» What you will do
Go through the material below and copy all lines with "down".
Start of Provided data
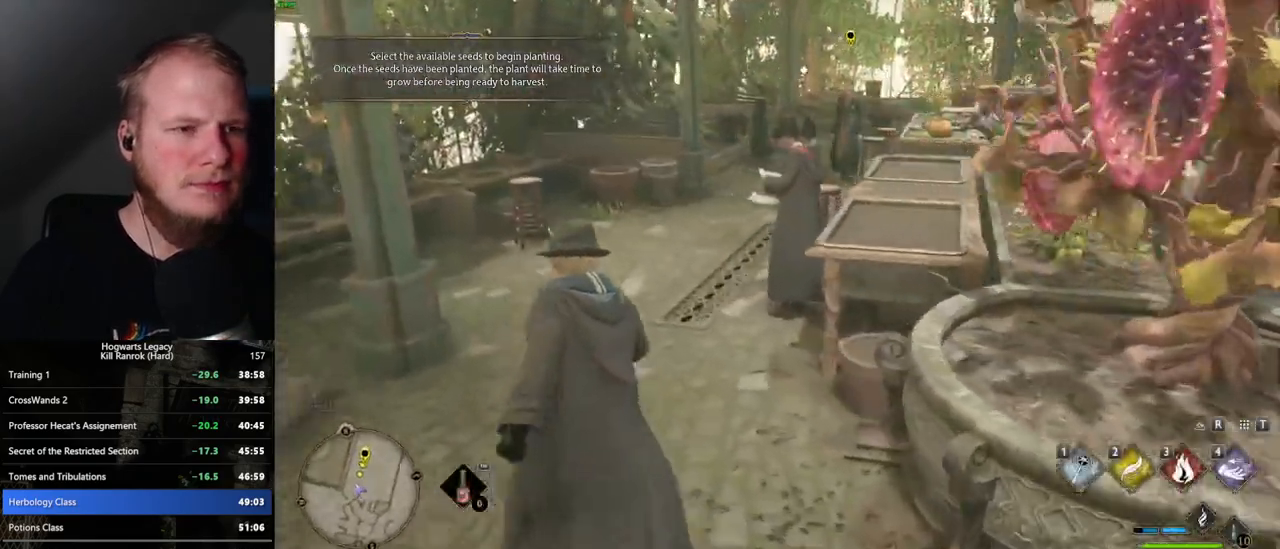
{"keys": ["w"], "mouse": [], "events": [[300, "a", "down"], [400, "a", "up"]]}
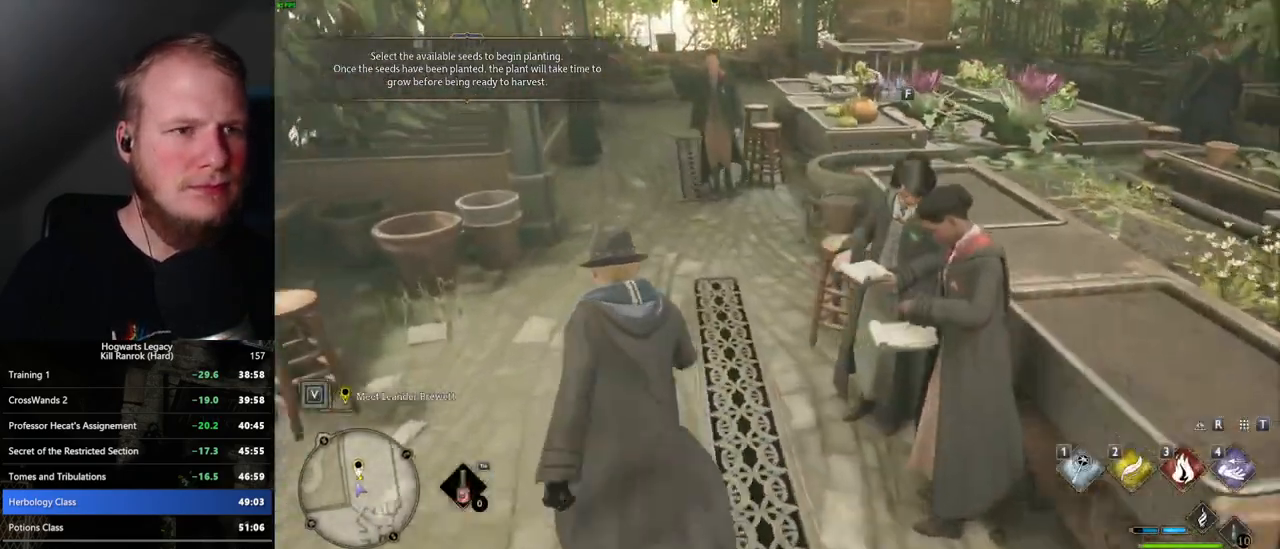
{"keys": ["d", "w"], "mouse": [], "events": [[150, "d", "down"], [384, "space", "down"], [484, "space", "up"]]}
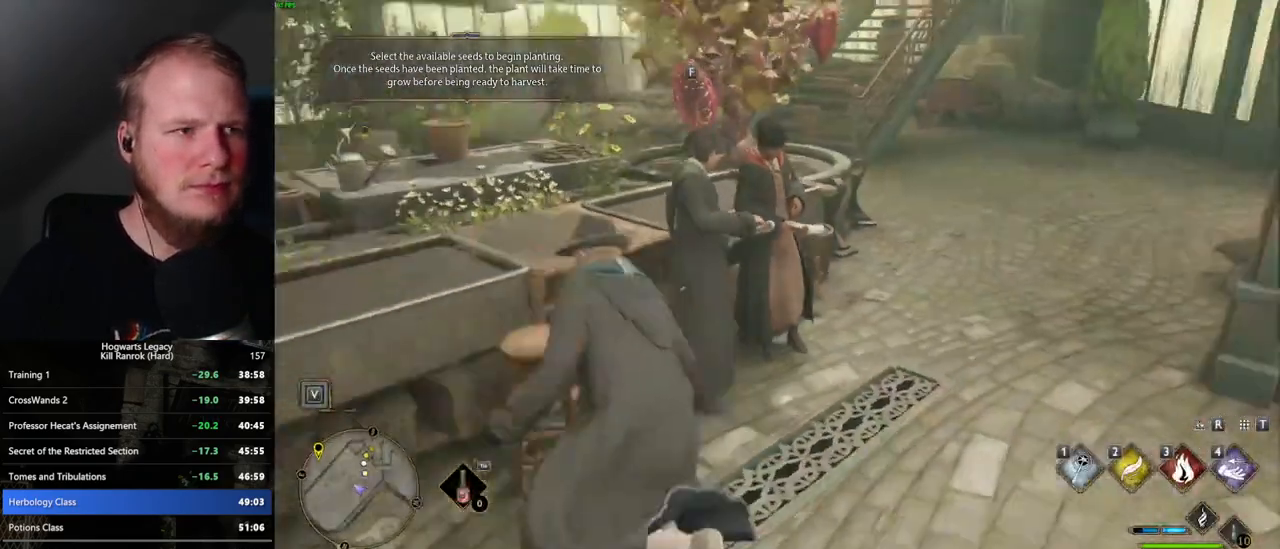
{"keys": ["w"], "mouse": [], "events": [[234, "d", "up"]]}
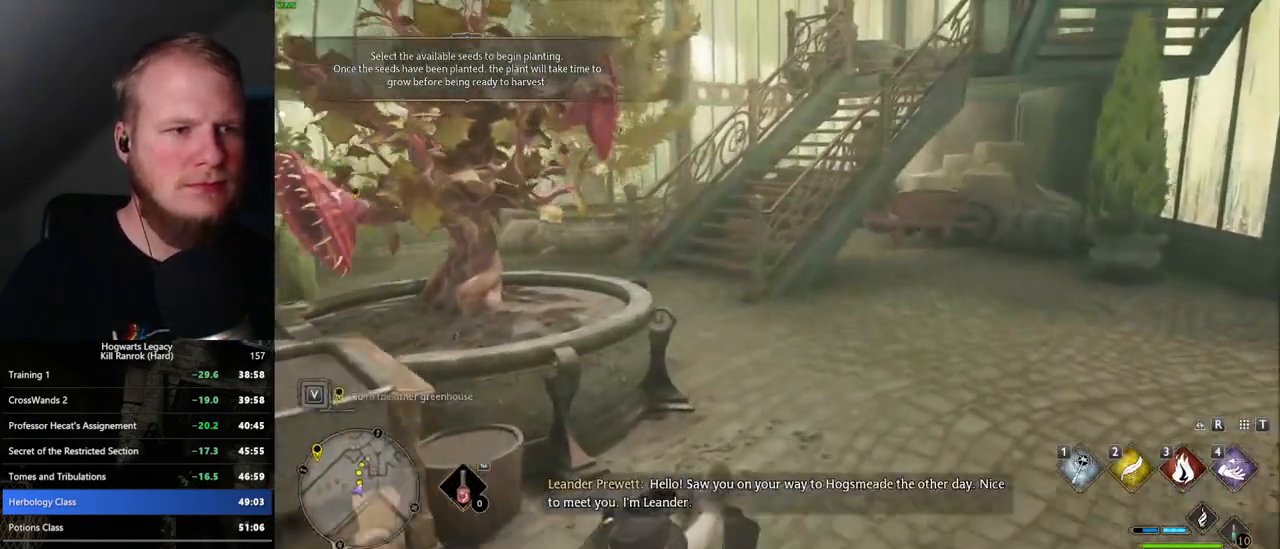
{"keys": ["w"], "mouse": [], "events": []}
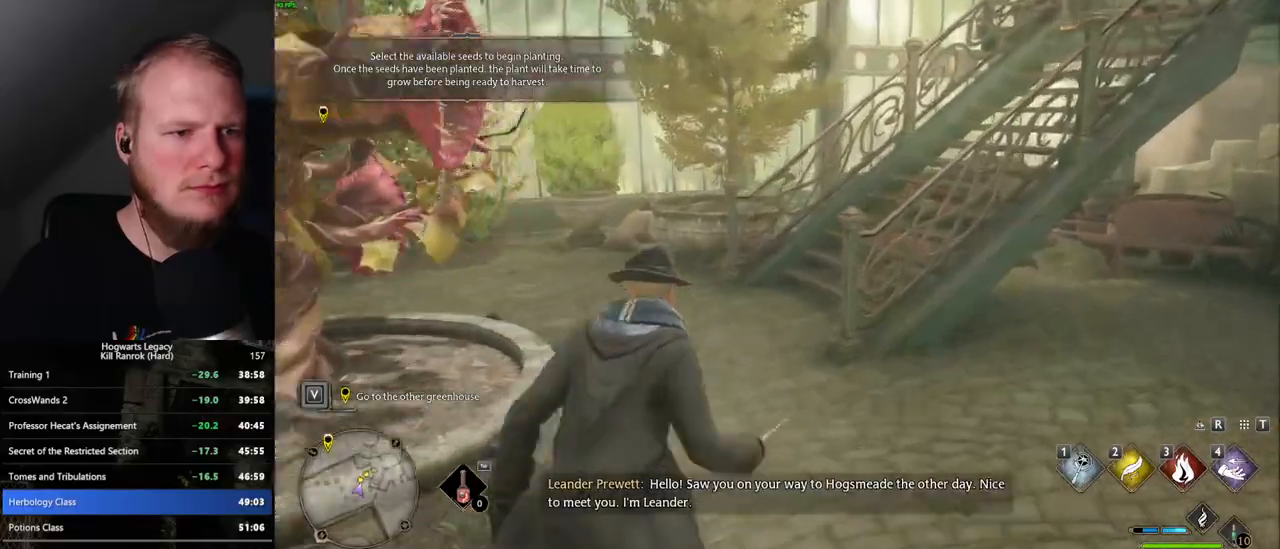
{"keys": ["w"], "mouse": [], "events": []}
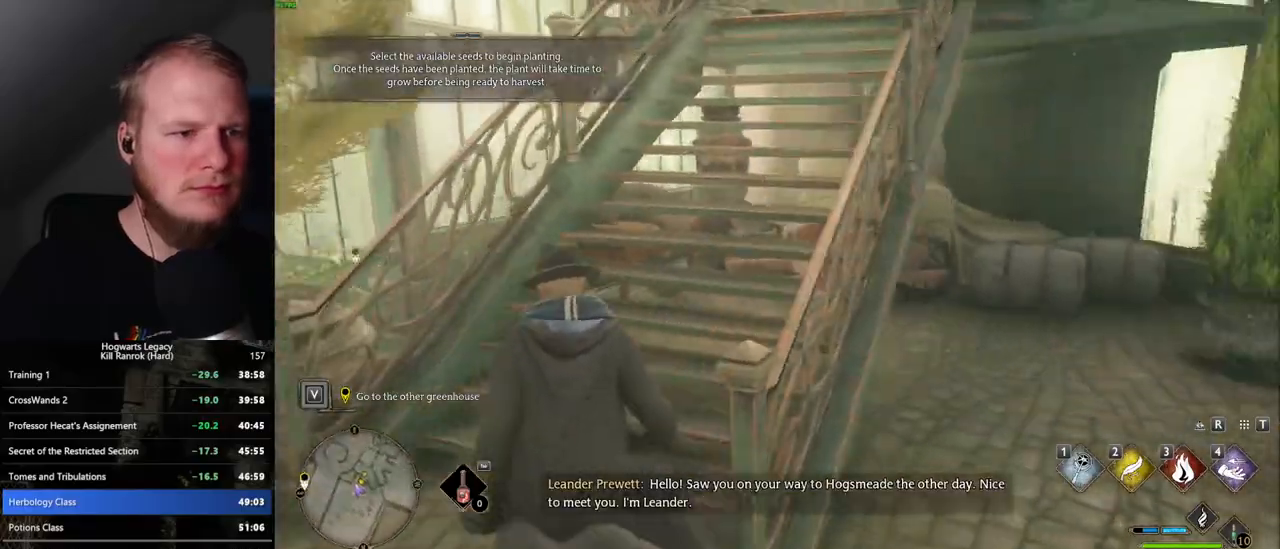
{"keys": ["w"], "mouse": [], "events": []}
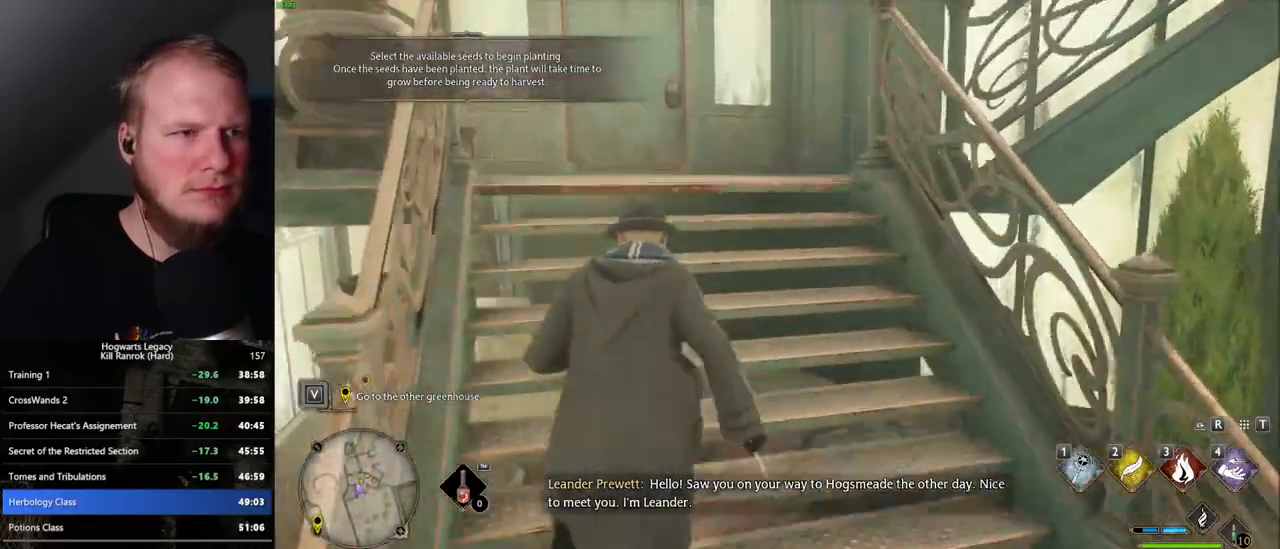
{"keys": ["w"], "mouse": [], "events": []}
End of Provided data
» Exercise output
{"keys": ["w"], "mouse": [], "events": [[300, "a", "down"], [400, "a", "up"]]}
{"keys": ["d", "w"], "mouse": [], "events": [[150, "d", "down"], [384, "space", "down"], [484, "space", "up"]]}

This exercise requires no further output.